§ **Provided entries**:

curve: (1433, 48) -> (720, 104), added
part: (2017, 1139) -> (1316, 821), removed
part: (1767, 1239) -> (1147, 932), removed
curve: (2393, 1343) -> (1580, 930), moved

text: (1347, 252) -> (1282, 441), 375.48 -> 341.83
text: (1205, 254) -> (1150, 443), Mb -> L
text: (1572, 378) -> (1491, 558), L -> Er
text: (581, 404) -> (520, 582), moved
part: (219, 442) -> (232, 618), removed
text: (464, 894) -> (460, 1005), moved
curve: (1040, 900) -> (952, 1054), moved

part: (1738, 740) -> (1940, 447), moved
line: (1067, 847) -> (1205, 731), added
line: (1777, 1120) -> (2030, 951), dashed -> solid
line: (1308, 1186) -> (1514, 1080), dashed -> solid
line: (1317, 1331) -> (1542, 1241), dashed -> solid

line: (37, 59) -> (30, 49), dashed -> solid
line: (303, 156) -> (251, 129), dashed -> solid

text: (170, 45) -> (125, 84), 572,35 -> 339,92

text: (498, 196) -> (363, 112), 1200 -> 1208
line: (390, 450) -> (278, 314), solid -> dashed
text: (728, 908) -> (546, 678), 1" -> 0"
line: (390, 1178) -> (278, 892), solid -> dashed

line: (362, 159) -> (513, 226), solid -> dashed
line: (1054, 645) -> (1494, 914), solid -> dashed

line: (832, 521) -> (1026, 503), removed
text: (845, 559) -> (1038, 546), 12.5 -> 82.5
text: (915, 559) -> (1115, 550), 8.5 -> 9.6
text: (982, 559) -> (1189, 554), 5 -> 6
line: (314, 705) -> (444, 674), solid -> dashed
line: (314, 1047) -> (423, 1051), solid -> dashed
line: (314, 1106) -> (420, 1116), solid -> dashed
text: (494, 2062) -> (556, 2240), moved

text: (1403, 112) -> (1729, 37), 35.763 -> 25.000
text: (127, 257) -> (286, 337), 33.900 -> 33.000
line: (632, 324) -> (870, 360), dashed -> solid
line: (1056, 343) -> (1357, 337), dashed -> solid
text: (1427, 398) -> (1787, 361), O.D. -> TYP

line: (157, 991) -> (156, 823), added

§ **Job**:
Copy the lines above that hold the word "curve".

§ **Answer area**:
curve: (1433, 48) -> (720, 104), added
curve: (2393, 1343) -> (1580, 930), moved
curve: (1040, 900) -> (952, 1054), moved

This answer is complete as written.